Is Twitter the equivalent of the local pub?
The bottom line is...posting a comment or Facebook is not like having a yarn and giggle down the local pub with mates. Unless conversations are held in closed groups, they can be seen by everyone. As a general rule you should only say online what you'd be prepared to see in headlines in your local newspaper. Personally, I believe this sort of conversation in a public place and the resulting abuse that has followed is unprofessional and reflects very poorly on health professionals.

What do you think? Is this a case of health professionals letting off steam and should be ignored as a bit of fun? Or is it a more insidious indication of how health professionals dehumanize patients? Is this whole discussion political correctness gone berserk or should health professionals be disciplined for talking about patients in this way in social media?

Other commentaries on this discussion:

Paul Levy: A storm brews across the pond
Clare OT: Social Media and the Medical Profession



Image: 'Panama Health Care - Surgery 1'
http://www.flickr.com/photos/23065375@N05/2234743247

6 comments:

Carolyn Hastie said...

Hi Sarah, glad to see your comments on the issue of professional behaviour and social media. This topic and conversation is crucial because words are so powerful.

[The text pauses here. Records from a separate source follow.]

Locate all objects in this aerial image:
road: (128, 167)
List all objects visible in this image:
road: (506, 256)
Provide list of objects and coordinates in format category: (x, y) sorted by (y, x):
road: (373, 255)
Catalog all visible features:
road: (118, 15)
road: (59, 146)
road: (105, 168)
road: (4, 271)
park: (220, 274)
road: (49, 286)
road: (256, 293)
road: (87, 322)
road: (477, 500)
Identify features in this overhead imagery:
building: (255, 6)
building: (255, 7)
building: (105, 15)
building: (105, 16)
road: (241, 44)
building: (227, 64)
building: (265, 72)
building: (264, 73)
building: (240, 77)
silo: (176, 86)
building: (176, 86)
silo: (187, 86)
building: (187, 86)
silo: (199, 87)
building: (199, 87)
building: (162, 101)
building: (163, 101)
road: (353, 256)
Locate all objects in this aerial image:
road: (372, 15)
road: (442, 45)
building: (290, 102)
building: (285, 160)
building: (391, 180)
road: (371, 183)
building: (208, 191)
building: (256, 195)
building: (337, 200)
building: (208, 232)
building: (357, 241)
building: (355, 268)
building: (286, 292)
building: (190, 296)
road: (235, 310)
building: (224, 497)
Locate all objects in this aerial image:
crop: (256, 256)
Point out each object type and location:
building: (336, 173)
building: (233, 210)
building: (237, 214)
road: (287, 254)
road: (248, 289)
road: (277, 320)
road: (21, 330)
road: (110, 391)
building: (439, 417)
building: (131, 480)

As Carmel Niland, former President of the Anti Discrimination Board said in 1992 in her Anne Conlon Memorial Lecture “Women, Power and the Political Process” to the NSW Women’s Advisory Council “Words are seeds. Whole worlds lie curled in them. Three words like ‘women’, ‘power’ and ‘politics’ have a universe in ideas curled in them”.

And so too do terms like "labia ward" and "cabbage patch" when referring to places where vulnerable and trusting people rely on the goodwill of the health professionals working there.

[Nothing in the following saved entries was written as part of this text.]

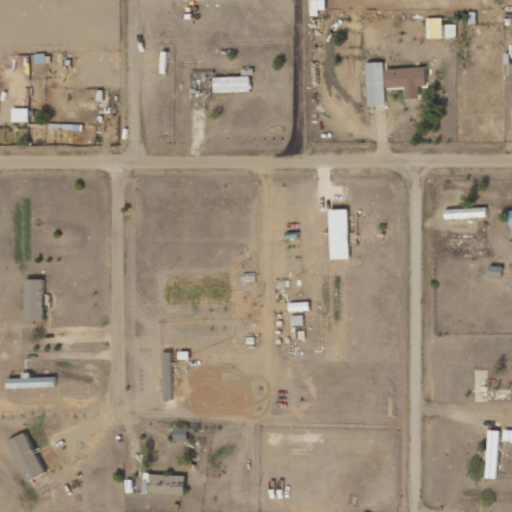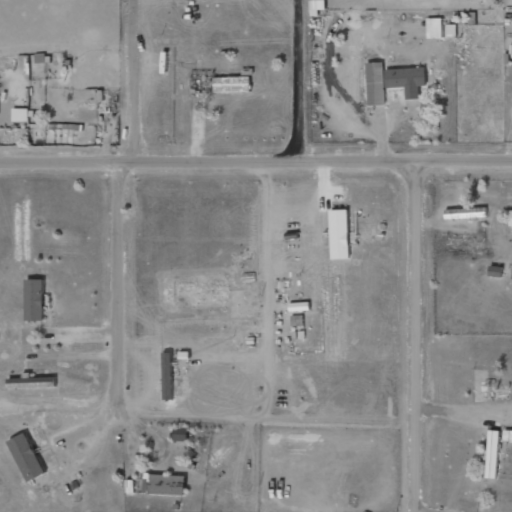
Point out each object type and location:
building: (317, 6)
building: (407, 80)
building: (232, 84)
building: (376, 84)
road: (256, 160)
building: (511, 218)
building: (340, 234)
building: (496, 270)
road: (118, 286)
building: (35, 299)
road: (414, 335)
building: (35, 381)
building: (181, 434)
building: (493, 454)
building: (27, 456)
building: (168, 484)
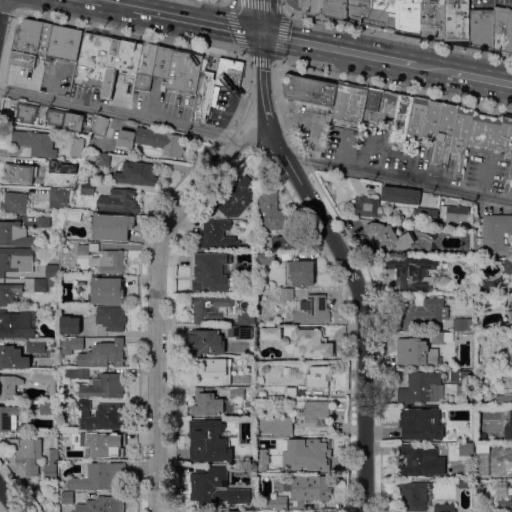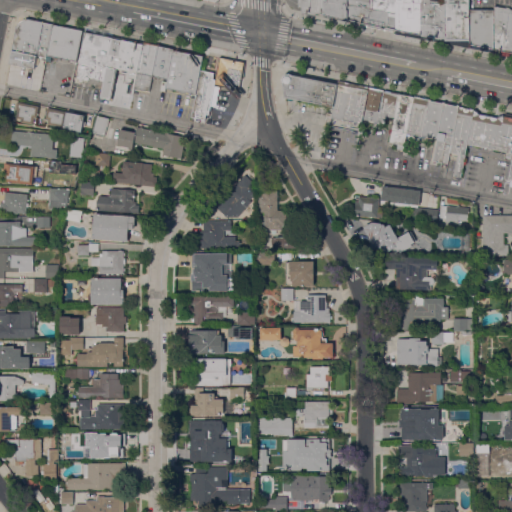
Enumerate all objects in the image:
road: (111, 5)
building: (310, 6)
road: (264, 7)
building: (334, 8)
road: (7, 9)
building: (373, 12)
road: (259, 17)
building: (408, 18)
building: (432, 18)
building: (425, 19)
building: (456, 21)
road: (197, 22)
building: (480, 27)
building: (502, 29)
road: (131, 34)
road: (397, 34)
traffic signals: (260, 35)
building: (45, 40)
building: (42, 42)
building: (65, 42)
building: (27, 44)
road: (336, 50)
road: (260, 51)
building: (107, 58)
building: (163, 62)
building: (136, 64)
building: (147, 66)
road: (432, 68)
building: (228, 69)
building: (185, 72)
road: (481, 78)
road: (393, 87)
building: (307, 89)
building: (308, 90)
building: (202, 96)
building: (204, 96)
building: (347, 102)
building: (371, 103)
building: (386, 106)
building: (25, 113)
building: (27, 113)
road: (119, 113)
building: (416, 116)
building: (55, 119)
building: (65, 119)
building: (400, 120)
building: (73, 121)
building: (426, 123)
building: (101, 127)
building: (440, 127)
building: (492, 133)
building: (462, 137)
building: (125, 138)
building: (154, 141)
building: (160, 141)
building: (36, 142)
building: (38, 143)
building: (76, 147)
building: (77, 147)
building: (102, 159)
building: (104, 159)
building: (61, 167)
building: (18, 173)
building: (19, 173)
building: (134, 174)
building: (137, 174)
building: (511, 175)
road: (397, 179)
building: (88, 189)
building: (399, 195)
building: (236, 196)
building: (401, 197)
building: (57, 198)
building: (239, 198)
building: (56, 199)
building: (117, 201)
building: (119, 202)
building: (13, 203)
building: (15, 203)
building: (366, 206)
building: (370, 207)
building: (269, 211)
building: (272, 211)
building: (453, 213)
building: (455, 214)
building: (427, 215)
building: (44, 222)
building: (111, 227)
building: (113, 227)
building: (495, 233)
building: (14, 234)
building: (15, 235)
building: (217, 235)
building: (217, 235)
building: (496, 235)
building: (383, 237)
building: (288, 240)
building: (388, 240)
building: (284, 242)
building: (88, 249)
building: (266, 258)
road: (0, 259)
building: (15, 260)
building: (16, 260)
building: (109, 262)
building: (111, 262)
rooftop solar panel: (411, 267)
building: (507, 267)
building: (508, 267)
rooftop solar panel: (402, 268)
building: (52, 271)
building: (210, 271)
rooftop solar panel: (419, 272)
building: (210, 273)
building: (300, 273)
building: (301, 273)
building: (413, 273)
rooftop solar panel: (396, 274)
building: (413, 274)
road: (353, 277)
building: (83, 281)
building: (51, 282)
building: (39, 284)
building: (41, 285)
building: (106, 291)
building: (108, 291)
building: (9, 294)
building: (288, 295)
rooftop solar panel: (309, 296)
road: (159, 300)
rooftop solar panel: (304, 304)
rooftop solar panel: (311, 304)
building: (209, 307)
building: (209, 307)
building: (310, 309)
building: (313, 310)
building: (426, 310)
rooftop solar panel: (308, 311)
building: (423, 311)
building: (469, 311)
building: (511, 311)
building: (510, 316)
building: (110, 318)
building: (112, 319)
building: (245, 319)
building: (17, 324)
building: (462, 324)
building: (17, 325)
building: (69, 325)
building: (464, 325)
building: (71, 326)
rooftop solar panel: (233, 329)
rooftop solar panel: (247, 331)
building: (240, 333)
building: (269, 333)
building: (274, 335)
building: (438, 339)
building: (204, 341)
building: (206, 342)
building: (310, 344)
building: (312, 344)
building: (71, 345)
building: (72, 345)
building: (34, 346)
rooftop solar panel: (237, 346)
building: (36, 347)
building: (415, 352)
building: (417, 353)
building: (102, 354)
building: (104, 354)
building: (12, 358)
building: (14, 359)
building: (211, 371)
building: (76, 373)
building: (78, 374)
building: (219, 376)
building: (317, 376)
building: (460, 376)
building: (319, 377)
building: (42, 378)
rooftop solar panel: (241, 380)
building: (46, 381)
building: (9, 386)
building: (102, 387)
building: (9, 388)
building: (105, 388)
building: (420, 388)
building: (422, 389)
building: (462, 392)
building: (292, 393)
building: (505, 399)
building: (206, 403)
building: (206, 404)
building: (48, 408)
building: (315, 414)
building: (315, 414)
building: (99, 416)
building: (103, 416)
building: (8, 417)
building: (11, 420)
building: (251, 424)
building: (420, 424)
building: (420, 424)
rooftop solar panel: (3, 425)
building: (274, 426)
building: (275, 426)
building: (508, 426)
building: (509, 428)
building: (80, 436)
building: (211, 440)
building: (207, 442)
building: (104, 444)
building: (107, 448)
building: (499, 448)
building: (465, 449)
building: (498, 449)
building: (467, 450)
building: (316, 451)
building: (27, 453)
building: (27, 454)
building: (305, 454)
building: (51, 458)
building: (249, 458)
building: (419, 461)
building: (421, 462)
building: (293, 467)
building: (51, 468)
building: (501, 469)
building: (48, 471)
building: (501, 472)
building: (99, 476)
building: (99, 477)
building: (465, 484)
building: (479, 485)
building: (215, 487)
building: (306, 487)
building: (215, 488)
building: (311, 488)
building: (414, 496)
building: (415, 496)
building: (66, 497)
building: (66, 497)
building: (274, 503)
building: (278, 503)
building: (100, 505)
building: (104, 505)
building: (506, 505)
building: (504, 506)
building: (443, 508)
building: (445, 508)
building: (478, 511)
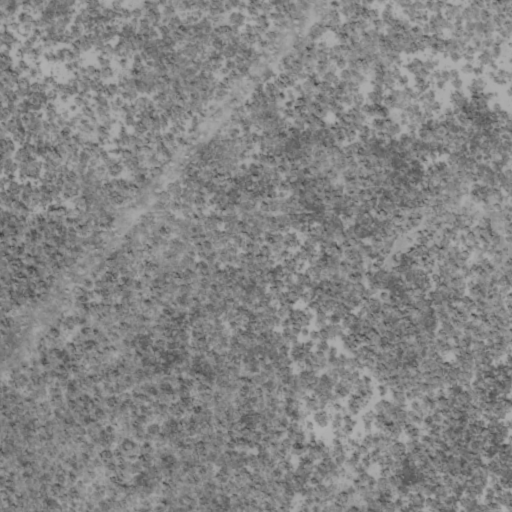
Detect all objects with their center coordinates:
road: (14, 244)
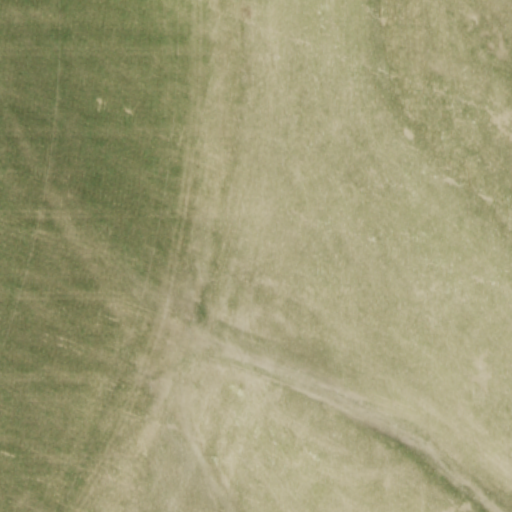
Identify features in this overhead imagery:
crop: (237, 271)
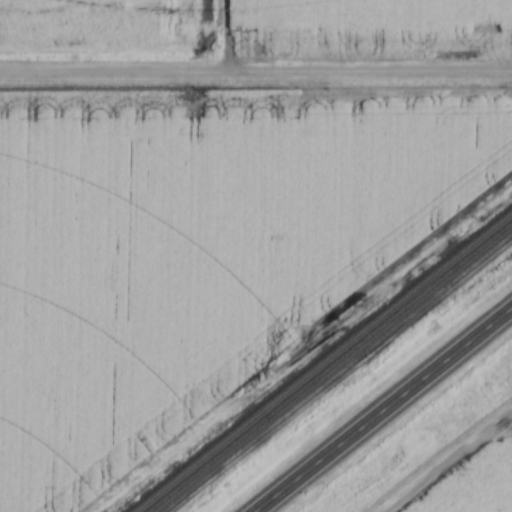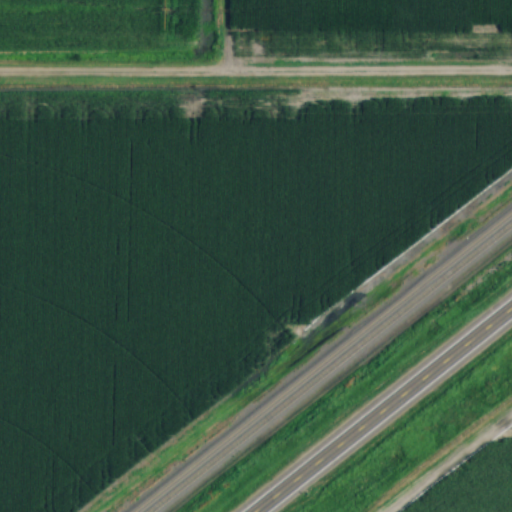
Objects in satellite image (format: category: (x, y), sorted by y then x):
road: (256, 69)
railway: (322, 361)
railway: (330, 367)
road: (384, 411)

Never before have we had such instant and far reaching ways of communication that are indelibly recorded for all time. I suspect we are only standing tippy toe on the edge of how really powerful and influential social media will be in all our lives. We really have to think clearly about what we are putting 'out there' both personally and professionally. Call those of us who are raising and discussing the issues of social media for health professionals 'humourless old trouts' they may, but the day will come when they will be very grateful for the insights and clarity the conversations will bring to this subject.

Carolyn Hastie said...

Hi Sarah, glad to see your comments on the issue of professional behaviour and social media. This topic and conversation is crucial because words are so powerful.

As Carmel Niland, former President of the Anti Discrimination Board said in 1992 in her Anne Conlon Memorial Lecture “Women, Power and the Political Process” to the NSW Women’s Advisory Council “Words are seeds. Whole worlds lie curled in them. Three words like ‘women’, ‘power’ and ‘politics’ have a universe in ideas curled in them”.

And so too do terms like "labia ward" and "cabbage patch" when referring to places where vulnerable and trusting people rely on the goodwill of the health professionals working there.

Never before have we had such instant and far reaching ways of communication that are indelibly recorded for all time. I suspect we are only standing tippy toe on the edge of how really powerful and influential social media will be in all our lives. We really have to think clearly about what we are putting 'out there' both personally and professionally. Call those of us who are raising and discussing the issues of social media for health professionals 'humourless old trouts' they may, but the day will come when they will be very grateful for the insights and clarity the conversations will bring to this subject.

Carolyn Hastie said...

Whoops, not sure how that doubled up there, but perhaps the message is worth repeating!

willie campbell said...

the message is worth repeating, because the immediate and farreaching records of our con versations are quite spooky.
Willie

Sarah Stewart said...

Yes...it's interesting, Willie...this whole aspect of what is permissible in a private space as opposed to a public space. What worries me is...is being derogatory about patients any more acceptable when they're said in a private space compared to a public space? We can censor all we like, but we cannot censor a health professional's thoughts and attitudes.